» SHORT PROBLEM 1
Answer these questions from the washing-unit passage below:
(a) In which two relative directions can the first and second rotating shafts 209L and 210L be turned together to stretch washing unit 12L?
(b) What does the support column 102R contain?
(c) What is the pipe 111R fixed to?
» SHORT PROBLEM 2
Using the washing-unit passage below, decide whether each statement agrees with it. Answer yes or no, and quote the words that decide it.
(a) The first and second rotating shafts 209R and 210R can only rotate together.
(b) Stretching the actuator 115L lets it contact heads of different shapes and sizes.
(c) The actuator 115R is connected to the support shaft 211R through the adjustment mechanism 125R.

» TEXT TO READ
———

Although when stretching the washing unit 12L one of the first and second rotating shafts 209L or 210L is rotated while the other is kept unrotated in the previous embodiment, the first and second rotating shafts 209L and 210L may be rotated simultaneously for stretching. For example, the washing unit 12L is stretched by rotating the first and second rotating shafts 209L and 210L in opposite directions. Also, the washing unit 12L can be stretched by rotating the first and second rotating shafts 209L and 210L in the same direction. In those instances, the adjustment mechanism 125L adjusts the posture of the actuator 115L when at least one of the first and second rotating shafts 209L and 210L is rotated.

As described above, the washing unit 12L is stretched relative to the unit base 103L and thereby the posture of the actuator 115L is adjusted so that it opposes to and extend along the person's head 10. This allows that, for persons with different head shapes and sizes, the actuator 115L is stretched to extend along and have contact with their heads 10, which in turn ensures reliable washing of the heads.

The right washing unit 12R is constructed similar to the left washing unit 12L. The right washing unit 12R comprises an actuator 115R for washing the person's head 10, an arm 105R supporting the actuator 115R, a unit base 103R supporting the arm 105R, an adjustment mechanism 125R adjusting a posture of the actuator 115R relative to the person's head 10, and a pipe 111R fixed to the unit base 103R.

As shown in FIG. 2, a support shaft 104R of the right washing unit 12R is rotatably mounted on the bowl 101 through the support column 102R so that the washing unit 12R can pivot around the support shaft 104R. The support column 102R comprises therein a motor 202R connected to the support shaft 104R. The pipe 111R is constructed similar to the pipe 111L. The actuator 115R is constructed similar to the actuator 115L. The actuator 115R is connected to the support shaft 211R through the adjustment mechanism 125R and retained in posture relative to the support shaft 211R. The arm 105R is constructed similar to the arm 105L. The arm 105R comprises first and second rotating shafts 209R and 210R each of which is capable of rotating independently. The first and second rotating shafts 209R and 210R are rotatably supported by the unit base 103R. The adjustment mechanism 125R is constructed similar to the adjustment mechanism 125L so that, when at least one of the first and second rotating shafts 209R and 210R is rotated, the actuator 115R adjusts its posture to oppose and extend along person's head 10.

———

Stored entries
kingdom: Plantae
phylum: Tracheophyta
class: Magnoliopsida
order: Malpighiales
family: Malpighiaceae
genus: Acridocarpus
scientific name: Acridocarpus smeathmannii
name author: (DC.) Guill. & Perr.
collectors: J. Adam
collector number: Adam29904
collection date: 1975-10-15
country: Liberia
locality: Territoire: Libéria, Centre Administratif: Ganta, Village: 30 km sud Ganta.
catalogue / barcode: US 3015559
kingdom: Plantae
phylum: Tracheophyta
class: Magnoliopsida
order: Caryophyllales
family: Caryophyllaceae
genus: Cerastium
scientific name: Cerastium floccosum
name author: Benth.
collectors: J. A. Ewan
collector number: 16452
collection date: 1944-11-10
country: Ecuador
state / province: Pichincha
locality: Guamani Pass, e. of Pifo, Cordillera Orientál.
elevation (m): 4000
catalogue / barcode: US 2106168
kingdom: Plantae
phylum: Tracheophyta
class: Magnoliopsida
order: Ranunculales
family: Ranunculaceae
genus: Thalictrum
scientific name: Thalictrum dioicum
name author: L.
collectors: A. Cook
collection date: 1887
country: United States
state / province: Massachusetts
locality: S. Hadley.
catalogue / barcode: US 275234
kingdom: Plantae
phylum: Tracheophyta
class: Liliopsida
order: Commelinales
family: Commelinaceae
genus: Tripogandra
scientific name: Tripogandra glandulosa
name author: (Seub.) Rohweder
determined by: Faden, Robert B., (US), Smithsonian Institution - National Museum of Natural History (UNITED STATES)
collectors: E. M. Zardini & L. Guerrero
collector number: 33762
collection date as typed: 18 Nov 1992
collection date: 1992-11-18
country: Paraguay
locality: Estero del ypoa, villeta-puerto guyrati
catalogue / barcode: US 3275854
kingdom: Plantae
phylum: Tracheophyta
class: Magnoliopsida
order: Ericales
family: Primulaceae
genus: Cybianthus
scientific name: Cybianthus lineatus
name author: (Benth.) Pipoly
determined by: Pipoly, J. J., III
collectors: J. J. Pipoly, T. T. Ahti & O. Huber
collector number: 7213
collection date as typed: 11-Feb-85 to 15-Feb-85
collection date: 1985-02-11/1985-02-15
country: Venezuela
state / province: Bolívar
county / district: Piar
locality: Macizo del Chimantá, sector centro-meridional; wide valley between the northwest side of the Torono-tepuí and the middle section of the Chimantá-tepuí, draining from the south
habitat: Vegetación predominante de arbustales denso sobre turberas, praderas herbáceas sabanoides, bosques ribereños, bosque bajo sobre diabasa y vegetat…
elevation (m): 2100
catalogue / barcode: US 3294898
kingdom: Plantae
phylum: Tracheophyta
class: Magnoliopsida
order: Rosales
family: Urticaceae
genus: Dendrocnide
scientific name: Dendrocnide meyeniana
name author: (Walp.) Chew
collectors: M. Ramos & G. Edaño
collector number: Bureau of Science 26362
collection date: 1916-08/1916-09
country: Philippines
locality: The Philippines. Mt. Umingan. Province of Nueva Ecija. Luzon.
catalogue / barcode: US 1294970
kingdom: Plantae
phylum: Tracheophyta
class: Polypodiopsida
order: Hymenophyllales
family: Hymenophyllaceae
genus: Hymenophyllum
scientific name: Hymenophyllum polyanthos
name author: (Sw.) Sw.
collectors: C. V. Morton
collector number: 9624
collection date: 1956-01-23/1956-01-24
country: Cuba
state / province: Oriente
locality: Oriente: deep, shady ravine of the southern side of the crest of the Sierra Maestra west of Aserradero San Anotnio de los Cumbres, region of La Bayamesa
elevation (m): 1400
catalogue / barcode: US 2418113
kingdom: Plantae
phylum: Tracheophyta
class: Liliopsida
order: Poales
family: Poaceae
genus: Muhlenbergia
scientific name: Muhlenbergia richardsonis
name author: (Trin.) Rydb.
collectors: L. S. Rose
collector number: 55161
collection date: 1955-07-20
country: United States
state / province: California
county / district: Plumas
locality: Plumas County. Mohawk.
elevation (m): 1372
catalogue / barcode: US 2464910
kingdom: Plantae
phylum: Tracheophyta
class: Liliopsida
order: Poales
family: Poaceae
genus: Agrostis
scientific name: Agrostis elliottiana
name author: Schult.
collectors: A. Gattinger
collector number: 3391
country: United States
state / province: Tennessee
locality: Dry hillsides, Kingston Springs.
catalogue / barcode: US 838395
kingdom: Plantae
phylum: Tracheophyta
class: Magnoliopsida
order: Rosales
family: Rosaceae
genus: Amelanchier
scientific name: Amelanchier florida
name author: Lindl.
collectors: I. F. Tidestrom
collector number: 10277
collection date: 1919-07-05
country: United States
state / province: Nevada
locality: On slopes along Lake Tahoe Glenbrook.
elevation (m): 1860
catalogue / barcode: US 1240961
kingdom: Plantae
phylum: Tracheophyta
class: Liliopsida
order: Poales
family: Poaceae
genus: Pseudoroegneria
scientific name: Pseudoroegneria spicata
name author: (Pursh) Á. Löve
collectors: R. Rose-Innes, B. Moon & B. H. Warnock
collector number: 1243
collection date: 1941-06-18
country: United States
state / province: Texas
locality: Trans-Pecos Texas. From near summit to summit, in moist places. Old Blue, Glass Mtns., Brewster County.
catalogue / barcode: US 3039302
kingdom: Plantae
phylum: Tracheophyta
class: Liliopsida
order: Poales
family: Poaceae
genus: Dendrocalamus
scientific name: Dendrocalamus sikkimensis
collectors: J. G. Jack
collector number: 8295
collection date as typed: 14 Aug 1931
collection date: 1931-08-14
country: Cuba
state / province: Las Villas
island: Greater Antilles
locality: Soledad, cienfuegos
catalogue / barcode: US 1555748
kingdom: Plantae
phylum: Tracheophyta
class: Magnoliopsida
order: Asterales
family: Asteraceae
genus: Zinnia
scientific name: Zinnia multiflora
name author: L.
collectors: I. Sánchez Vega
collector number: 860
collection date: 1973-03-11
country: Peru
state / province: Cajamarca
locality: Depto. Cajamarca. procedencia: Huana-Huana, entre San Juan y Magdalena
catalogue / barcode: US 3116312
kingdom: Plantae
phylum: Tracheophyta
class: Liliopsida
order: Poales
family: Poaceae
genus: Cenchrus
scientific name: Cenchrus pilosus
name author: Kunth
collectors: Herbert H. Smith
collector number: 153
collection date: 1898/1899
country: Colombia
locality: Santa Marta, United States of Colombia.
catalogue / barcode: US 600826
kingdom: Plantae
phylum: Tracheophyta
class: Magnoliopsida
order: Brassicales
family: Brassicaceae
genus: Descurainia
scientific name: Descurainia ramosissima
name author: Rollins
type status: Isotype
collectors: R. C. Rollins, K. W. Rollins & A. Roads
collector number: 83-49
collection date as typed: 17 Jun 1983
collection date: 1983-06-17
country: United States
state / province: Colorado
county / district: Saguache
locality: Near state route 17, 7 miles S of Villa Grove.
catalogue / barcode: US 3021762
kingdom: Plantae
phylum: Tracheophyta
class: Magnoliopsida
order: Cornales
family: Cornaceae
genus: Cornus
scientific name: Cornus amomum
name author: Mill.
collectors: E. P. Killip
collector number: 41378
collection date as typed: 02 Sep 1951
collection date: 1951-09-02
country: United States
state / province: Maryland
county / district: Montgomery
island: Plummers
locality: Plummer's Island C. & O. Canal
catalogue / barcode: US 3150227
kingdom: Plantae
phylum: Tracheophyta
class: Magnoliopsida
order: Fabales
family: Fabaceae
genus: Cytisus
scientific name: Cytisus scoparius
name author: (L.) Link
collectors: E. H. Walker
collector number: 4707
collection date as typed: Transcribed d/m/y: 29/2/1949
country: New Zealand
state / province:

———

» EXERCISE SOLUTION 1
(a) In opposite directions or in the same direction.
(b) A motor 202R connected to the support shaft 104R.
(c) The unit base 103R.

» EXERCISE SOLUTION 2
(a) No: "each of which is capable of rotating independently"
(b) Yes: "for persons with different head shapes and sizes, the actuator 115L is stretched to extend along and have contact with their heads 10"
(c) Yes: "The actuator 115R is connected to the support shaft 211R through the adjustment mechanism 125R"